Moreover, if the film thickness is about 0.1 mm, the transmittance of far infrared rays having a wavelength of 8 μm to 10 μm is about 80%, which is not a practical problem for radiant heat exchange. This was determined experimentally by measuring the spectral transmittance for each wavelength using a polyethylene film having a thickness of 0.1 mm as a sample. The result of the experiment is shown in FIG. In FIG. 4, the horizontal axis represents wavelength (μm) and the vertical axis represents transmittance. From FIG. 4, this sample has a wavelength of 8
It was found that 80% of far infrared rays having an average wavelength of 10 μm were transmitted.

The above-described embodiment is an example of a preferred embodiment of the present invention, but the present invention is not limited to this, and various modifications can be made without departing from the gist of the present invention.

[0026]

As is apparent from the above description, in the radiant cooling apparatus of the present invention, the radiant cooling panel facing the radiant cooling panel has a wavelength of 8 mm.
Since the polymer thin film which transmits far infrared rays of around 10 μm to 10 μm is arranged well, and the vacuum heat insulating layer is formed between the polymer thin film and the radiation cooling panel, the radiation cooling panel and Condensation occurs on the surface of the polymer thin film because the vacuum insulating layer between the polymer thin film and the polymer thin film prevents heat transfer due to conduction and convection and the surface temperature of the polymer thin film exposed to the outside air is almost equal to room temperature and does not fall below the dew point. The wavelength emitted from the occupants is 8 μm.
Far infrared rays of 10 μm to 10 μm satisfactorily pass through the polymer thin film and undergo radiative heat exchange with the radiant cooling panel, so that the person in the room can feel a cool sensation.

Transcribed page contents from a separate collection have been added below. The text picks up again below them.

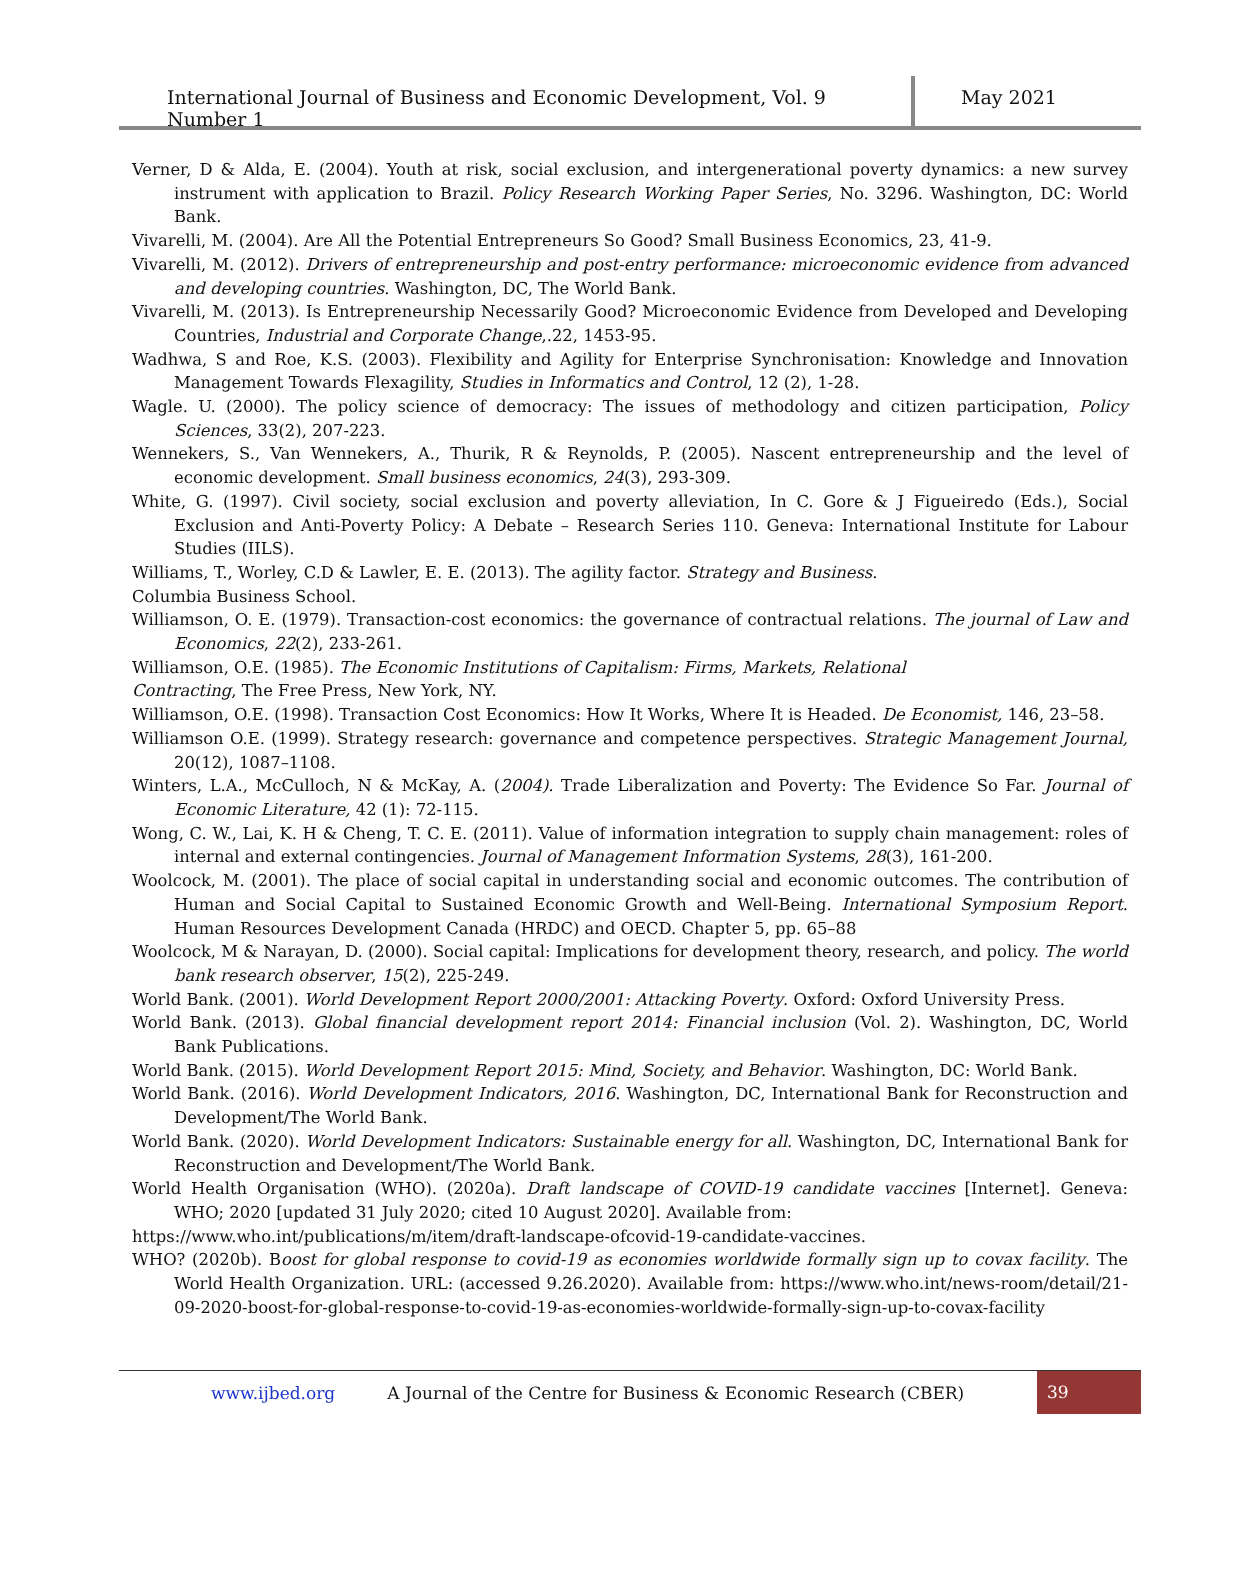International Journal of Business and Economic Development, Vol. 9 Number 1
May 2021
Verner, D & Alda, E. (2004). Youth at risk, social exclusion, and intergenerational poverty dynamics: a new survey instrument with application to Brazil. Policy Research Working Paper Series, No. 3296. Washington, DC: World Bank.
Vivarelli, M. (2004). Are All the Potential Entrepreneurs So Good? Small Business Economics, 23, 41-9.
Vivarelli, M. (2012). Drivers of entrepreneurship and post-entry performance: microeconomic evidence from advanced and developing countries. Washington, DC, The World Bank.
Vivarelli, M. (2013). Is Entrepreneurship Necessarily Good? Microeconomic Evidence from Developed and Developing Countries, Industrial and Corporate Change,.22, 1453-95.
Wadhwa, S and Roe, K.S. (2003). Flexibility and Agility for Enterprise Synchronisation: Knowledge and Innovation Management Towards Flexagility, Studies in Informatics and Control, 12 (2), 1-28.
Wagle. U. (2000). The policy science of democracy: The issues of methodology and citizen participation, Policy Sciences, 33(2), 207-223.
Wennekers, S., Van Wennekers, A., Thurik, R & Reynolds, P. (2005). Nascent entrepreneurship and the level of economic development. Small business economics, 24(3), 293-309.
White, G. (1997). Civil society, social exclusion and poverty alleviation, In C. Gore & J Figueiredo (Eds.), Social Exclusion and Anti-Poverty Policy: A Debate – Research Series 110. Geneva: International Institute for Labour Studies (IILS).
Williams, T., Worley, C.D & Lawler, E. E. (2013). The agility factor. Strategy and Business.
Columbia Business School.
Williamson, O. E. (1979). Transaction-cost economics: the governance of contractual relations. The journal of Law and Economics, 22(2), 233-261.
Williamson, O.E. (1985). The Economic Institutions of Capitalism: Firms, Markets, Relational
Contracting, The Free Press, New York, NY.
Williamson, O.E. (1998). Transaction Cost Economics: How It Works, Where It is Headed. De Economist, 146, 23–58.
Williamson O.E. (1999). Strategy research: governance and competence perspectives. Strategic Management Journal, 20(12), 1087–1108.
Winters, L.A., McCulloch, N & McKay, A. (2004). Trade Liberalization and Poverty: The Evidence So Far. Journal of Economic Literature, 42 (1): 72-115.
Wong, C. W., Lai, K. H & Cheng, T. C. E. (2011). Value of information integration to supply chain management: roles of internal and external contingencies. Journal of Management Information Systems, 28(3), 161-200.
Woolcock, M. (2001). The place of social capital in understanding social and economic outcomes. The contribution of Human and Social Capital to Sustained Economic Growth and Well-Being. International Symposium Report. Human Resources Development Canada (HRDC) and OECD. Chapter 5, pp. 65–88
Woolcock, M & Narayan, D. (2000). Social capital: Implications for development theory, research, and policy. The world bank research observer, 15(2), 225-249.
World Bank. (2001). World Development Report 2000/2001: Attacking Poverty. Oxford: Oxford University Press.
World Bank. (2013). Global financial development report 2014: Financial inclusion (Vol. 2). Washington, DC, World Bank Publications.
World Bank. (2015). World Development Report 2015: Mind, Society, and Behavior. Washington, DC: World Bank.
World Bank. (2016). World Development Indicators, 2016. Washington, DC, International Bank for Reconstruction and Development/The World Bank.
World Bank. (2020). World Development Indicators: Sustainable energy for all. Washington, DC, International Bank for Reconstruction and Development/The World Bank.
World Health Organisation (WHO). (2020a). Draft landscape of COVID-19 candidate vaccines [Internet]. Geneva: WHO; 2020 [updated 31 July 2020; cited 10 August 2020]. Available from:
https://www.who.int/publications/m/item/draft-landscape-ofcovid-19-candidate-vaccines.
WHO? (2020b). Boost for global response to covid-19 as economies worldwide formally sign up to covax facility. The World Health Organization. URL: (accessed 9.26.2020). Available from: https://www.who.int/news-room/detail/21-09-2020-boost-for-global-response-to-covid-19-as-economies-worldwide-formally-sign-up-to-covax-facility
www.ijbed.org A Journal of the Centre for Business & Economic Research (CBER) 39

Further, according to the radiant cooling apparatus of the present invention, since dew condensation does not occur on the surface of the polymer thin film, it is not necessary to install a large capacity or a plurality of dehumidifiers, and equipment cost and running cost are greatly increased. It can reduce the energy consumption.

Further, according to the radiant cooling apparatus of the present invention, since there is no concern of dew condensation, it is possible to ventilate during cooling, and it is possible to constantly supply fresh air to the room and prevent the room air from becoming dirty during cooling. it can.

[Brief description of drawings]

FIG. 1 is a schematic view showing an embodiment of a radiation cooling device of the present invention.

FIG. 2 is a cross-sectional view of a main part of the radiant cooling apparatus in FIG.

FIG. 3 is a perspective view partially showing a polymer thin film.

FIG. 4 is a graph showing the spectral transmittance of a polyethylene film.

[Explanation of symbols]

 1 radiation cooling panel 2 heat insulation container 3 radiation surface 4 polyethylene membrane (polymer thin film) 6 vacuum pump 7 vacuum insulation layer

Claims (1)

[Claims] 1. A radiant cooling apparatus including a radiant cooling panel, wherein a wavelength of 8 is provided opposite to a radiant surface of the radiant cooled panel.
Radiant cooling, characterized in that a polymer thin film that satisfactorily transmits far-infrared rays of about 10 μm to 10 μm is arranged, and a vacuum heat insulating layer is formed between the polymer thin film and the radiation surface of the radiation cooling panel. apparatus.